Arbeiter_innen und Aktivist_innen haben am Freitag, den 13.4.18 vor der Nordsee-Filiale in der Münchner Schützenstraße gegen die Ausbeutung der Deliveroo Fahrer_innen und die rechten Machenschaften des Nordsee Inhabers Theo Müller protestiert.

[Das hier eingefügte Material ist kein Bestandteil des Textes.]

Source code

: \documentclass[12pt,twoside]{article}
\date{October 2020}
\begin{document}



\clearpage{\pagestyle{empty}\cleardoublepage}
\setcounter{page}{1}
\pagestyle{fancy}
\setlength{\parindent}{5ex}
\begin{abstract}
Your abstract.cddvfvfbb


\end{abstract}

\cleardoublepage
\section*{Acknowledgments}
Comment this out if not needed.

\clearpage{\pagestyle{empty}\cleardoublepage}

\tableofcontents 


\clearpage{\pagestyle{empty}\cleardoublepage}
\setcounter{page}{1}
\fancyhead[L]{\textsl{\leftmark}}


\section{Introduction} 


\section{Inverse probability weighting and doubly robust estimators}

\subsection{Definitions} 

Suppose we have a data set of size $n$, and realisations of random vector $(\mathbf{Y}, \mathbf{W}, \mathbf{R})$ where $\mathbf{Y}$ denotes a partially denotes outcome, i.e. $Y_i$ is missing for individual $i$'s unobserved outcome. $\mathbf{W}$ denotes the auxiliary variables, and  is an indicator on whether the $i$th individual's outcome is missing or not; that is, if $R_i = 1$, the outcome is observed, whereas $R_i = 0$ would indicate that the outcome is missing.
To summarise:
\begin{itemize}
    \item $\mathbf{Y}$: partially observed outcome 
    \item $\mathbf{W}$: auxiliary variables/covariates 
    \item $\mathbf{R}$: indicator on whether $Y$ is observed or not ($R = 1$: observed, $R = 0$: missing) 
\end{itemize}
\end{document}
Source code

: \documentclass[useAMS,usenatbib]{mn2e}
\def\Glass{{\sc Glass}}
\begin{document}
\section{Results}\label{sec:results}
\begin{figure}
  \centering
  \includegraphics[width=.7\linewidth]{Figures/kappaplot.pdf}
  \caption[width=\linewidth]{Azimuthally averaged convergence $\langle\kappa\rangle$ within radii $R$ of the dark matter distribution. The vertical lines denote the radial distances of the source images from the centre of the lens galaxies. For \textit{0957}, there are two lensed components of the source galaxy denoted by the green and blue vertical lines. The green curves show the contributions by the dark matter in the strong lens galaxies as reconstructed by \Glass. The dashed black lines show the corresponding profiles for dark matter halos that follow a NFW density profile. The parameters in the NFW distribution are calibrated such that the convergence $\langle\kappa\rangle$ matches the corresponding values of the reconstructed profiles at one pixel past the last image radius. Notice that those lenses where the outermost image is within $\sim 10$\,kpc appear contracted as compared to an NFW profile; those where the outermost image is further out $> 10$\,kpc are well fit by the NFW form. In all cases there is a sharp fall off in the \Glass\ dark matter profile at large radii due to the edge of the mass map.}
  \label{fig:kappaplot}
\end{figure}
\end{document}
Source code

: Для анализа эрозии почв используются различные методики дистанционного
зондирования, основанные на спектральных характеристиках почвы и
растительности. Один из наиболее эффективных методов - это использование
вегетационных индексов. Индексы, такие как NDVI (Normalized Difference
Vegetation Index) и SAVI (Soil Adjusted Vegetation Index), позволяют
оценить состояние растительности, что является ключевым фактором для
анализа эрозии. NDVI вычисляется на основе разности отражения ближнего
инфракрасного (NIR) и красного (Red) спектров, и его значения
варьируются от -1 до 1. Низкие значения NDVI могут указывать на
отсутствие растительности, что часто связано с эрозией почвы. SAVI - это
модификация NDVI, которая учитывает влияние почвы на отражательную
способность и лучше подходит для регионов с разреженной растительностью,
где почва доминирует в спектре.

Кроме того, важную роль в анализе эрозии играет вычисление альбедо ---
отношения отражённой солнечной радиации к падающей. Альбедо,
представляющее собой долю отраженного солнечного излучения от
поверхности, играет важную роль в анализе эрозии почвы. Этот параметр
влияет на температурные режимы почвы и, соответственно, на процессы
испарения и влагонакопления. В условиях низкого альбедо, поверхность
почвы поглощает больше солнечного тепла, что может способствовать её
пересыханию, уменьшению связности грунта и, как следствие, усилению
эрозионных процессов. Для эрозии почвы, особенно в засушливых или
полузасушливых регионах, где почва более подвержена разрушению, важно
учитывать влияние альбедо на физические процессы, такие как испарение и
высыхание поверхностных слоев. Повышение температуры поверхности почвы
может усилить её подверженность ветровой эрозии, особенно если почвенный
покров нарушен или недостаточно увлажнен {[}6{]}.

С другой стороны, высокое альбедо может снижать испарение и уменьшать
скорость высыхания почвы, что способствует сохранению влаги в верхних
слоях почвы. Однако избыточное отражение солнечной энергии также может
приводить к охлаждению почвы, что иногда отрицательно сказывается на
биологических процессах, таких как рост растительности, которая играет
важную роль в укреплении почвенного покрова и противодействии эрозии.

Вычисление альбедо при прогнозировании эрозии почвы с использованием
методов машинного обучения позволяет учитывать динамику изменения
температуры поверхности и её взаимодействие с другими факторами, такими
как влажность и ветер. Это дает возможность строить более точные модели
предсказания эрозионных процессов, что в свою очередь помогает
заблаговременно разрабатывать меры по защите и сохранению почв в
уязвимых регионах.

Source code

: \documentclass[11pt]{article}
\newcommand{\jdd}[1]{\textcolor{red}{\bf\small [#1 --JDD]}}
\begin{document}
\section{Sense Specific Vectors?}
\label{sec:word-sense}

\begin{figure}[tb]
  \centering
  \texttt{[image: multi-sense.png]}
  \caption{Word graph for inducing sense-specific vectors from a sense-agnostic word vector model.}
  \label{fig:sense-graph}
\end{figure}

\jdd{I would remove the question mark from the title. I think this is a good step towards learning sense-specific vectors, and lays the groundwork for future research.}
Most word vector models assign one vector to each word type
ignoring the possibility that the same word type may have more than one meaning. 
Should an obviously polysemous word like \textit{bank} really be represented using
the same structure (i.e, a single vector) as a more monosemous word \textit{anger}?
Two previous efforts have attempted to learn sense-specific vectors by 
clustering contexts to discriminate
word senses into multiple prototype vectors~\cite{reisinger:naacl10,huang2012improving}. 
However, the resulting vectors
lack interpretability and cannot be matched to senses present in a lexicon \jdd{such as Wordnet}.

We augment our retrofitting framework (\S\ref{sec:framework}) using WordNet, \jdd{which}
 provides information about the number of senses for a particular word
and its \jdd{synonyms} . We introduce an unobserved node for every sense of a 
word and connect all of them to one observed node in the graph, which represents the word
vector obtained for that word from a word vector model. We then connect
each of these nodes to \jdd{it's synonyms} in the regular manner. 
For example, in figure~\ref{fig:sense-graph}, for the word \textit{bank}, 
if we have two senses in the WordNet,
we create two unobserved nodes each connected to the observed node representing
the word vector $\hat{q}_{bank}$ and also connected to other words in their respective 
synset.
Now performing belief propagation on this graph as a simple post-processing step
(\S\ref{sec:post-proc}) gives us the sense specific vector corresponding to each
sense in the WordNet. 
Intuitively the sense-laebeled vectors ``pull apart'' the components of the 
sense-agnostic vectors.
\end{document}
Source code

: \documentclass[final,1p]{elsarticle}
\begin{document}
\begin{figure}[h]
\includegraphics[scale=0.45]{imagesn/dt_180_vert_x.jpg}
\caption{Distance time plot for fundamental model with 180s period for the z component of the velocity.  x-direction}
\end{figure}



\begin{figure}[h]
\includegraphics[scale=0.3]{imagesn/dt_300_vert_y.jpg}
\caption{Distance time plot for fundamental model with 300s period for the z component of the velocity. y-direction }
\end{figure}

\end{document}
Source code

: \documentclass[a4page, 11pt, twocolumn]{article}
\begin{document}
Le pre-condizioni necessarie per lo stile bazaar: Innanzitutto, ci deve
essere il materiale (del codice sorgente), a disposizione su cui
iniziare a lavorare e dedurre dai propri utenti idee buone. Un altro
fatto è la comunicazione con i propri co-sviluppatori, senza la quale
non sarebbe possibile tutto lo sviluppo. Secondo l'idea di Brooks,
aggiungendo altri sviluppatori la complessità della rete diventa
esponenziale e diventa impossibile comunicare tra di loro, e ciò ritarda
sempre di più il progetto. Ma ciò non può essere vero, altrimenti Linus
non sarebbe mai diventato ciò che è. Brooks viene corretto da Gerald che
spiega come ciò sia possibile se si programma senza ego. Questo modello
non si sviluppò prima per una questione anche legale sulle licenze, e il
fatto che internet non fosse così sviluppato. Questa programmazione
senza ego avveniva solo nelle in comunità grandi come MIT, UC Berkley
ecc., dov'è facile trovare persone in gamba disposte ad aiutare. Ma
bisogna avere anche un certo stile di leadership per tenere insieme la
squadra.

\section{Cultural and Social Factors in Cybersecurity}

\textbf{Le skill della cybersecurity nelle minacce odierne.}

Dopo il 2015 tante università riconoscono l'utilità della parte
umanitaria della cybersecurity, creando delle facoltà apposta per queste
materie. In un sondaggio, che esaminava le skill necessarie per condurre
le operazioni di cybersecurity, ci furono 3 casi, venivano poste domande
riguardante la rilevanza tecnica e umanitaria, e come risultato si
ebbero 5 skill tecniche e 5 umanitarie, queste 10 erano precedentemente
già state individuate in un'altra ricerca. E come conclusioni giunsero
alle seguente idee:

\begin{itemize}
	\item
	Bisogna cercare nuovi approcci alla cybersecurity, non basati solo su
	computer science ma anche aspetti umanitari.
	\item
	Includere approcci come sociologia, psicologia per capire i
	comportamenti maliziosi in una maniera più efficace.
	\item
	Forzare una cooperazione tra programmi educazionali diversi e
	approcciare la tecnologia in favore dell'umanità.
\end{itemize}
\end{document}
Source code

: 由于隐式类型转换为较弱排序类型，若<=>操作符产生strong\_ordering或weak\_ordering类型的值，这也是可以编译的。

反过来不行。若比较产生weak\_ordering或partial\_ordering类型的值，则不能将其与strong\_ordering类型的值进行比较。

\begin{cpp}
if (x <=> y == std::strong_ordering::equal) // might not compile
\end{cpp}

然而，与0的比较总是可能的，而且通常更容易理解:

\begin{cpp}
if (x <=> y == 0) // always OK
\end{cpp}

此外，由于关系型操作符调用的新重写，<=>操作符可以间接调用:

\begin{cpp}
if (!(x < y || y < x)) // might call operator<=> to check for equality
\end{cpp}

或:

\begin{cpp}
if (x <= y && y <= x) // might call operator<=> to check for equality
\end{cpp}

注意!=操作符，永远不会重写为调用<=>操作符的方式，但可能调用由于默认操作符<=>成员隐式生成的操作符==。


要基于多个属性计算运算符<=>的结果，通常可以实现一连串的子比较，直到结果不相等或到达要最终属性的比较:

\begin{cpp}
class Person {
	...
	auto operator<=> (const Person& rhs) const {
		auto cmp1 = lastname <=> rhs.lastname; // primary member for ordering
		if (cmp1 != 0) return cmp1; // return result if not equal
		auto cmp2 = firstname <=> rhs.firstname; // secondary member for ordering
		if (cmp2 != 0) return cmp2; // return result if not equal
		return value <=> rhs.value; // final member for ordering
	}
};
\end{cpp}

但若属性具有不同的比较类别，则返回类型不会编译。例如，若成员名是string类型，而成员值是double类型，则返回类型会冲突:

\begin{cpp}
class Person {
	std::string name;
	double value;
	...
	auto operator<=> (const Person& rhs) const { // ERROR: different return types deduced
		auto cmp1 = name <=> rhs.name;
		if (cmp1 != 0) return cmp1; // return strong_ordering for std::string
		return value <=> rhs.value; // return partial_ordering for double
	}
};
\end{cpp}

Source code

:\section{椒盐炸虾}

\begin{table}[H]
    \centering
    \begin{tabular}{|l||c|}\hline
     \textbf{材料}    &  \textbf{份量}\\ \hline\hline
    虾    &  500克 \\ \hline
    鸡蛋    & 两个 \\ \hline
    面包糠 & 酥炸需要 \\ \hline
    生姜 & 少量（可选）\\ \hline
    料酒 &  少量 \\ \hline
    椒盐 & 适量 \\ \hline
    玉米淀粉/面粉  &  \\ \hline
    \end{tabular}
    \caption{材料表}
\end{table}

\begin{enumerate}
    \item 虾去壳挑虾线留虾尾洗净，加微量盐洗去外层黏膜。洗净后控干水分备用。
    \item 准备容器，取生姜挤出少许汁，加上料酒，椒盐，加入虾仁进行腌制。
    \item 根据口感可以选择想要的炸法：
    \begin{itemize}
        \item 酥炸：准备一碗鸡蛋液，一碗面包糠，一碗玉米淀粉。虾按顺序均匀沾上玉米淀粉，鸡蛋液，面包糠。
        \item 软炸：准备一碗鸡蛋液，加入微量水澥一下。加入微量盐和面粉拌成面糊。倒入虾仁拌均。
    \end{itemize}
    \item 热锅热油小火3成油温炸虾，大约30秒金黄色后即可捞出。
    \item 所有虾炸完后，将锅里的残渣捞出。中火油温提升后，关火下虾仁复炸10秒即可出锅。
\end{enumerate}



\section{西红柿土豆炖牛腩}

Am Freitag den 13. organisiert die Aktion Arbeitsunrecht regelmäßig bundesweit Aktionen. Dazu wird in einer Abstimmung der größter Ausbeuter und Fertigmacher gewählt. Dieses mal gewann die Kette Deliveroo knapp vor Nordsee.
Shame on you Deliveroo
Knapp 40 Menschen, u.a. aus NGG, FAU, Gewerkschaftslinke und Attac, protestierten gegen Kettenbefristung, Niedriglohn und „asoziale“ Arbeitsmodelle. So müssen die Deliveroo Fahrer_innen ihre Fahrräder und Smartphones selbst stellen und Reparaturen in ihrer Freizeit übernehmen. Ebenso bekommen sie keinen Zugriff auf ihre Arbeitszeitkonten. Fahrer_innen der Kette Foodora, die mit ähnlichen Widrigkeiten zu kämpfen haben, beteiligten sich an der Aktion. Berliner Fahrer_innen organisieren sich aktuell in einer Deliver Union.

Der Fisch stinkt vom Kopf
Die Nordsee-Filiale wurde symbolisch mit einem Absperrband eingezäunt. Ein an die gerade arbeitenden Nordsee Beschäftigten verteiltes Flugblatt wurde ihnen vom Filialleiter wieder entrissen. Öfter mal den Spieß umdrehen und Fertigmacher fertig machen.